Apr 21, 2005 - Sale 2039

Sale 2039 - Lot 135

Unsold
Estimate: $ 1,500 - $ 2,000
ROCKWELL KENT (1882-1971) WHAT VERMONT MEANS TO N. Y. 1936.
211/2x13 inches. Amalgamated Union Label, Lip & B. A., New York.
Condition B+: repaired tear in margins, some affecting text; restored losses in bottom margin. Matted and framed.

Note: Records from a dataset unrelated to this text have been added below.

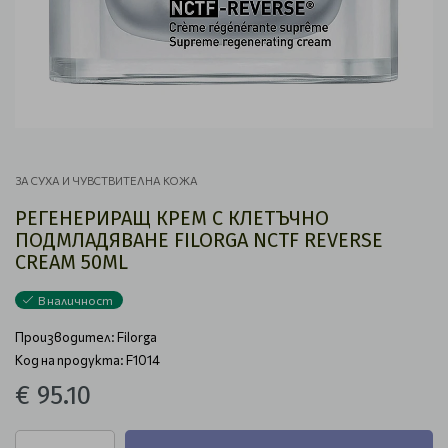
ЗА СУХА И ЧУВСТВИТЕЛНА КОЖА
РЕГЕНЕРИРАЩ КРЕМ С КЛЕТЪЧНО
ПОДМЛАДЯВАНЕ FILORGA NCTF REVERSE
CREAM 50ML
В наличност
Производител:
Filorga
Код на продукта: F1014
€ 95.10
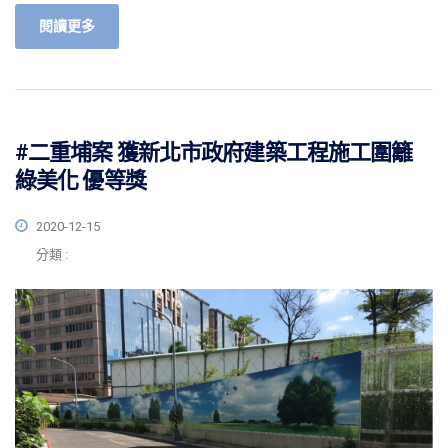
閱讀更多
#二重埔案 獲新北市政府建築工程施工圍籬
綠美化 優等獎
2020-12-15
分類 :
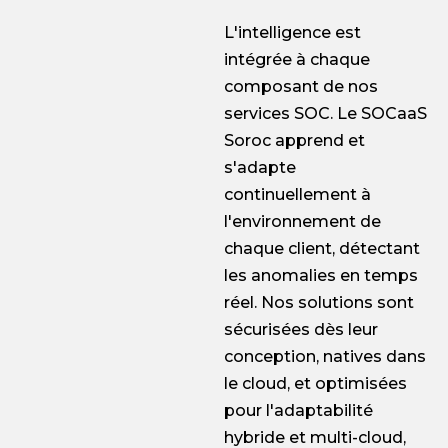
L'intelligence est
intégrée à chaque
composant de nos
services SOC. Le SOCaaS
Soroc apprend et
s'adapte
continuellement à
l'environnement de
chaque client, détectant
les anomalies en temps
réel. Nos solutions sont
sécurisées dès leur
conception, natives dans
le cloud, et optimisées
pour l'adaptabilité
hybride et multi-cloud,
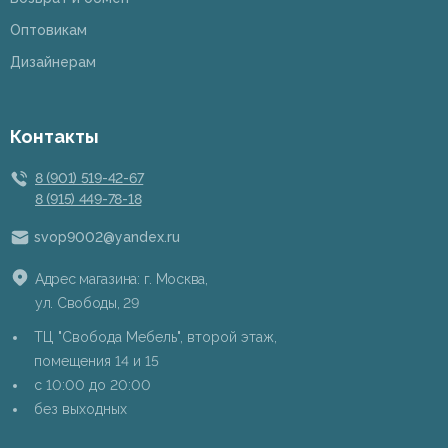
Оптовикам
Дизайнерам
Контакты
8 (901) 519-42-67
8 (915) 449-78-18
svop9002@yandex.ru
Адрес магазина: г. Москва,
ул. Свободы, 29
ТЦ "Свобода Мебель", второй этаж,
помещения 14 и 15
c 10:00 до 20:00
без выходных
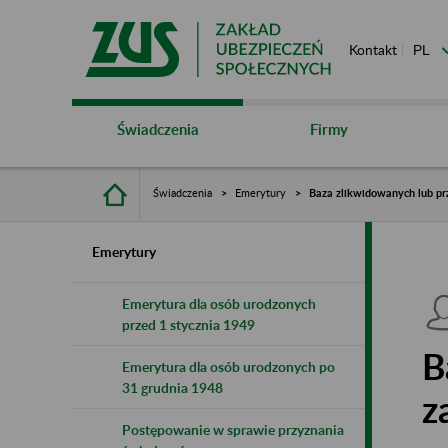
Kontakt
Świadczenia
Firmy
Świadczenia
Emerytury
Baza zlikwidowanych lub pr
Emerytury
Emerytura dla osób urodzonych
przed 1 stycznia 1949
B
Emerytura dla osób urodzonych po
31 grudnia 1948
z
Postępowanie w sprawie przyznania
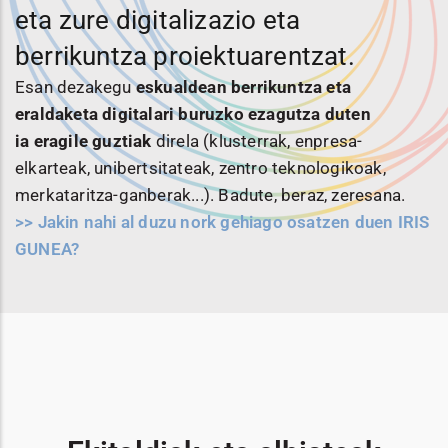
eta zure digitalizazio eta
berrikuntza proiektuarentzat.
Esan dezakegu
eskualdean berrikuntza eta
eraldaketa digitalari buruzko ezagutza duten
ia
eragile guztiak
direla (klusterrak, enpresa-
elkarteak, unibertsitateak, zentro teknologikoak,
merkataritza-ganberak...). Badute, beraz, zeresana.
>> Jakin nahi al duzu nork gehiago osatzen duen IRIS
GUNEA?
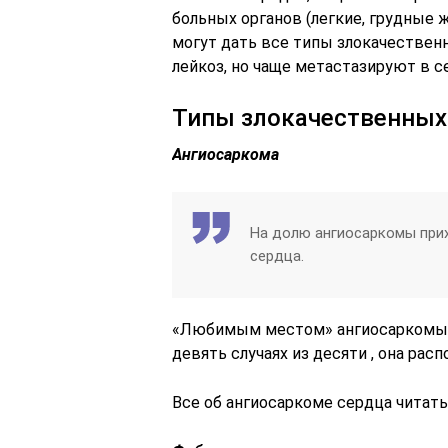
больных органов (легкие, грудные ж
могут дать все типы злокачественн
лейкоз, но чаще метастазируют в с
Типы злокачественных
Ангиосаркома
На долю ангиосаркомы прих
сердца.
«Любимым местом» ангиосаркомы сч
девять случаях из десяти , она рас
Все об ангиосаркоме сердца читать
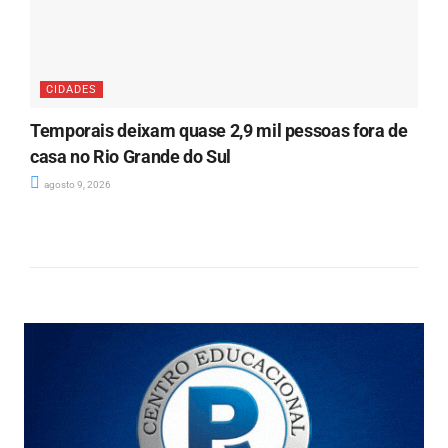
CIDADES
Temporais deixam quase 2,9 mil pessoas fora de
casa no Rio Grande do Sul
agosto 9, 2026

One of America's great Art Deco illustrators, Kent was a talented artist, well trained as a wood engraver, lithographer and painter. Throughout his prodigious artistic career Rockwell created only a few posters, which were largely politically or socially motivated. The winter of 1935-36 saw bitter employment problems in Vermont as the marble workers went on strike. During the strike, the Procter Marble Company attempted to evict the workers and their families from company housing. "Kent volunteered to chair a citizen's board of inquiry into the conditions endured by the workers and their families during the strike. From this came the artwork for a poster [which was also used as a report cover]." (JDPA, Spring 1989, p.10). The striking image of a family cast out into the snow with all their possessions cannot help but be compared to Theofile-Alexandre Steinlen's Le Locataire and L'Aisne Devastee. JDPA, Spring 1989, fig. 6.